Pat in the back for State Health Dept from Stanford researchers

‘COVID data reporting from Nagaland best in the country’

Dimapur, August 31 (MExN): Nagaland is reportedly doing exceptionally well in COVID-19 surveillance reporting, according to a study conducted by a Stanford University Team.

“Our recent findings show that the quality of surveillance data reporting in Nagaland is the best in the country. Nagaland scored highest in our metric because of high quality granular data reporting through weekly bulletins,” researchers Abeynaya Gnanasekaran and Varun Vasudevan communicated in an email to the state Health and Family Welfare Department on August 31.

The research team stated that, by releasing the data, along with the public health recommendations, the state government is empowering people to be proactive about their health. “We encourage you to continue publishing such high-quality bulletins,” it added.

The research was conceived and led by Prof James Zou, Department of Biomedical Data Science, Stanford University.
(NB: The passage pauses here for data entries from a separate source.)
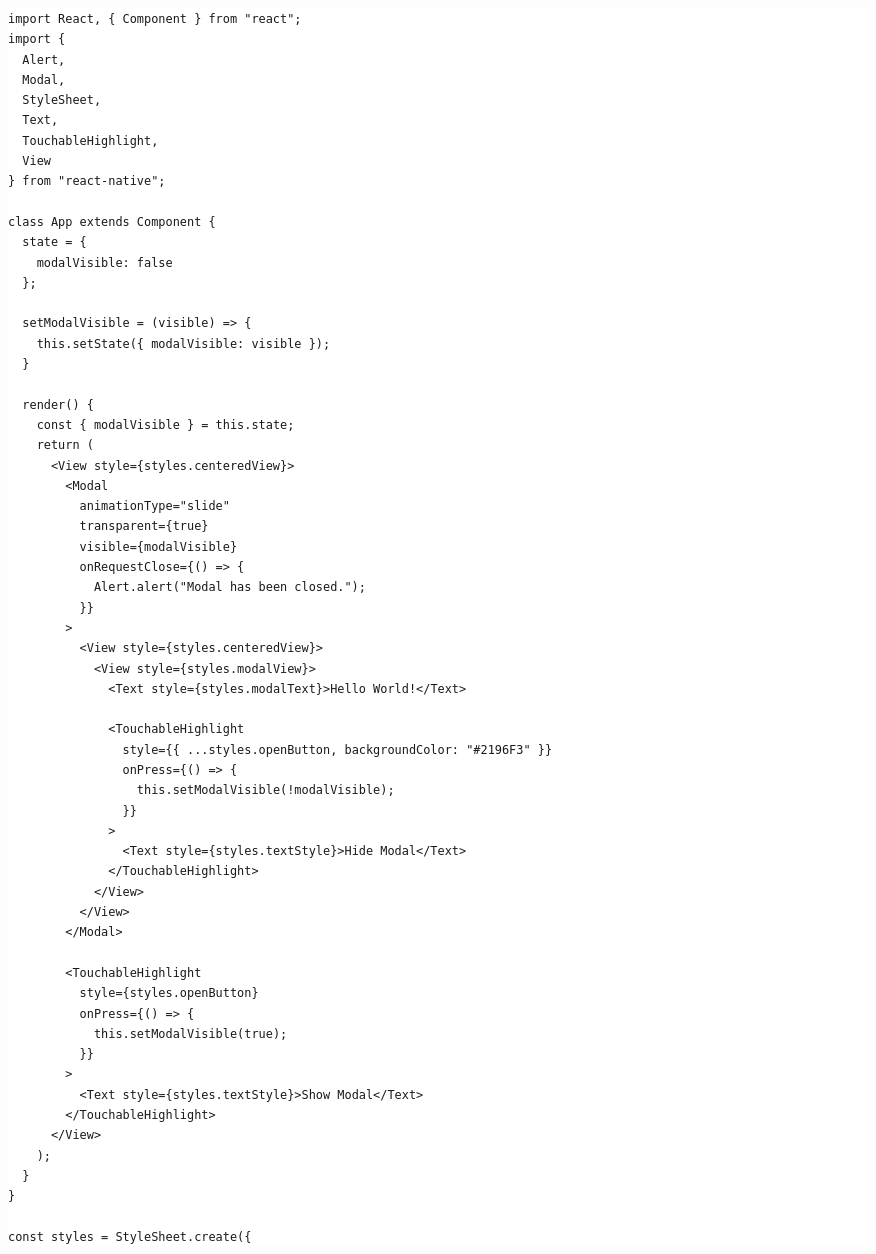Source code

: <block class="classical syntax" />

```SnackPlayer name=Modal&supportedPlatforms=android,ios
import React, { Component } from "react";
import {
  Alert,
  Modal,
  StyleSheet,
  Text,
  TouchableHighlight,
  View
} from "react-native";

class App extends Component {
  state = {
    modalVisible: false
  };

  setModalVisible = (visible) => {
    this.setState({ modalVisible: visible });
  }

  render() {
    const { modalVisible } = this.state;
    return (
      <View style={styles.centeredView}>
        <Modal
          animationType="slide"
          transparent={true}
          visible={modalVisible}
          onRequestClose={() => {
            Alert.alert("Modal has been closed.");
          }}
        >
          <View style={styles.centeredView}>
            <View style={styles.modalView}>
              <Text style={styles.modalText}>Hello World!</Text>

              <TouchableHighlight
                style={{ ...styles.openButton, backgroundColor: "#2196F3" }}
                onPress={() => {
                  this.setModalVisible(!modalVisible);
                }}
              >
                <Text style={styles.textStyle}>Hide Modal</Text>
              </TouchableHighlight>
            </View>
          </View>
        </Modal>

        <TouchableHighlight
          style={styles.openButton}
          onPress={() => {
            this.setModalVisible(true);
          }}
        >
          <Text style={styles.textStyle}>Show Modal</Text>
        </TouchableHighlight>
      </View>
    );
  }
}

const styles = StyleSheet.create({
```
Since May 2020, the team has been evaluating the reporting quality of COVID-19 surveillance data from the state Health departments in India.  

“Reporting quality refers to the presence/absence of a data item in the surveillance data published by the state government,” it explained, while informing that the findings from 2020 were published in the peer-reviewed BMC Public Health journal and the Journal of the Indian Institute of Science.

According to the researchers, the report is a comprehensive assessment of national and state governments’ digital platforms (web and mobile) that identified what is present and what is missing in the reporting of surveillance data, besides other data relating to bed availability and vaccination monitoring with regard to COVID-19 in India.

Their most recent paper, currently under review, evaluated and quantified the reporting quality of surveillance, vaccination, and vacant bed availability data across 100+ websites and apps of the Central and state governments during May-June 2021. “The paper heavily focuses on granular (disaggregated data),” it said.

The paper, which was attached in the email highlighted that “the northeastern state of Nagaland scored highest by reporting granular data through weekly bulletins.”

It pointed out that the age, gender, and co-morbidity data of deaths that were provided in the state’s weekly bulletin showed “high quality granular surveillance reporting.” As per its surveillance reporting score, Nagaland scored the highest with 0.61 followed by Kerala with a 0.57 score.

According to the research team, the governments in India should recognize the importance of reporting granular data and make it a priority before the next wave of COVID-19. The study recommended recording of age and gender-wise distribution of cases and deaths, co-morbidities for deaths, besides details of severe adverse events following immunization cases, and vaccination coverage for each dose stratified by eligibility category.

The study concluded that by not reporting granular details, governments are making the mistake of making certain vital information invisible to the scientific community and the public.